# Flight Prediction Machine Learning Estimator Experiments 4-5
This code estimates random forest and neural network models and prints out evaluation metrics (f-beta, where beta=2 and AUC). The code is working with the cleaned training dataset from 2015-2018. This dataset HAS been downsampled to correct for class imbalance. This code also selects the Final Model as the neural network 3 architecture and uses that model to predict the heldout test dataset.

Our final model shows marked improvement from baseline, using a more predictive set of features and downsampling the majority class, predicting the full 2015-2018 training with a f-beta of 63%. We used this final model built on the training set to predict the unseen, held-out 2019 data, which is the best and final assessment of the power of our model, achieving a middling f-beta score of 54%. In our current form, our model's f-beta metric is insufficient to provide a useful tool for industry.  This implies that our features are not rich enough to represent the complex set of factors that cause flight delays.
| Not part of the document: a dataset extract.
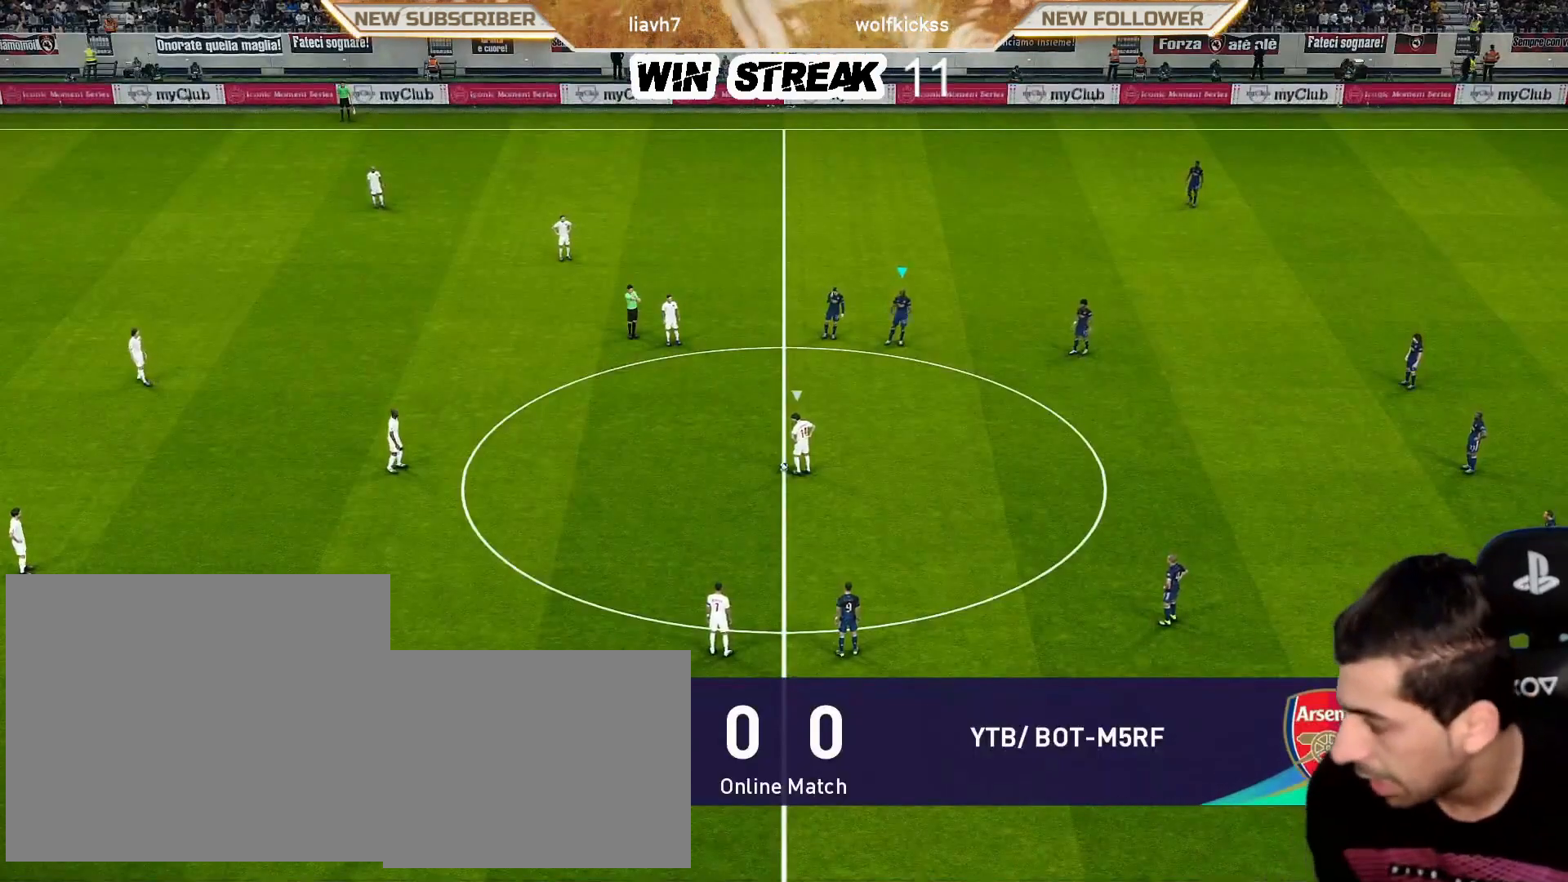
{"buttons": ["SQUARE"], "left_stick": "down", "right_stick": "center", "events": []}
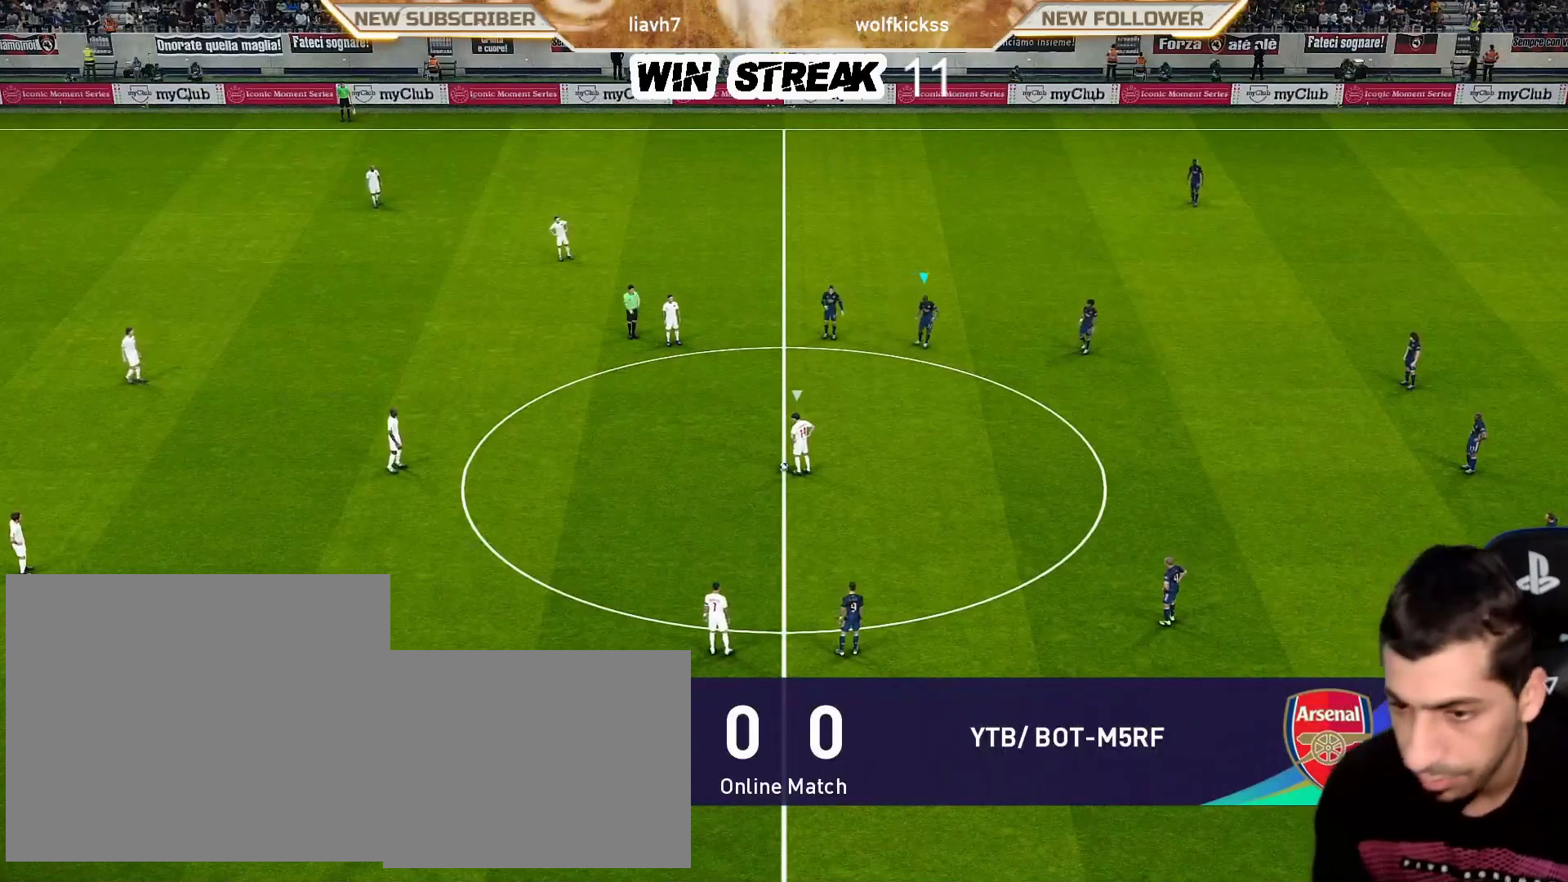
{"buttons": ["SQUARE"], "left_stick": "down", "right_stick": "center", "events": []}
The report's conclusion discusses several directions for future work to improve this predictive tool.

![Pipeline Image](https://i.imgur.com/wq62T0E.png)

### Project Description
This is a group project conducted for course w261: Machine Learning at Scale at the University of California Berkeley in Summer 2023. This project develops a machine learning model that predicts flight delays based on historical flight, airport station, and weather data spanning five years from 2015-2019 in the United States.

###Group members
Jessica Stockham, Chase Madison, Kisha Kim, Eric Danforth

Citation: Code written by Jessica Stockham

In [0]:
import numpy as np
import re
import pandas as pd
from collections import namedtuple
from datetime import datetime, timedelta, date
import holidays

from pyspark.sql.types import *
from pyspark.sql.functions import *
from pyspark.sql import Window

from pyspark.sql.functions import udf, col,isnan,when,count
from pyspark.ml.feature import OneHotEncoder, StringIndexer, VectorAssembler,StandardScaler, Imputer, Bucketizer
from pyspark.ml import Pipeline
from pyspark.ml.tuning import ParamGridBuilder, TrainValidationSplit
from pyspark.ml.classification import LogisticRegression, RandomForestClassifier, GBTClassifier
from pyspark.mllib.evaluation import MulticlassMetrics

import xgboost as xgb
from xgboost.spark import SparkXGBClassifier

from pyspark.ml.evaluation import MulticlassClassificationEvaluator
from pyspark.mllib.evaluation import MulticlassMetrics
from pyspark.ml.classification import MultilayerPerceptronClassifier
from pyspark.mllib.regression import LabeledPoint
from lightgbm import LGBMClassifier

from hyperopt import fmin, tpe, Trials, SparkTrials, hp, space_eval
import mlflow



In [0]:
## Place this cell in any team notebook that needs access to the team cloud storage
mids261_mount_path = '/mnt/mids-w261'  # 261 course blob storage is mounted here
secret_scope = 'sec5-team1-scope'  # Name of the secret scope Chase created in Databricks CLI
secret_key = 'sec5-team1-key'  # Name of the secret key Chase created in Databricks CLI
storage_account = 'sec5team1storage'  # Name of the Azure Storage Account Chase created
blob_container = 'sec5-team1-container'  # Name of the container Chase created in Azure Storage Account
team_blob_url = f'wasbs://{blob_container}@{storage_account}.blob.core.windows.net'  # Points to the root of your team storage bucket
spark.conf.set(  # SAS Token: Grant the team limited access to Azure Storage resources
  f'fs.azure.sas.{blob_container}.{storage_account}.blob.core.windows.net',
  dbutils.secrets.get(scope=secret_scope, key=secret_key)
)

In [0]:
##### LOAD 60 MONTH DATASET ##########
timeInterval = '60mo'

# TRAIN DATASET: 2015-2018
fold_name_clean = 'train_clean_downsampled'
train = spark.read.format("parquet")\
    .option("path", (f"{team_blob_url}/{fold_name_clean}/rapid" + timeInterval))\
    .load().cache()

# TEST DATASET: 2019
fold_name_clean = 'test_clean_downsampled'
test = spark.read.format("parquet")\
    .option("path", (f"{team_blob_url}/{fold_name_clean}/rapid" + timeInterval))\
    .load().cache()

# Result List to Hold the Trained Models and Resulting Fscore
results = []

In [0]:
print(f'Job Start: {datetime.now()}')

with mlflow.start_run():
    estimator = RandomForestClassifier(featuresCol = 'features'
                                , labelCol = 'label'
                                , maxDepth = 12
                                , numTrees = 140
                                )    
  
    model = estimator.fit(train)

    print(f'Model built: {datetime.now()}')

    # Predict TRAIN
    pred_train = model.transform(train).cache()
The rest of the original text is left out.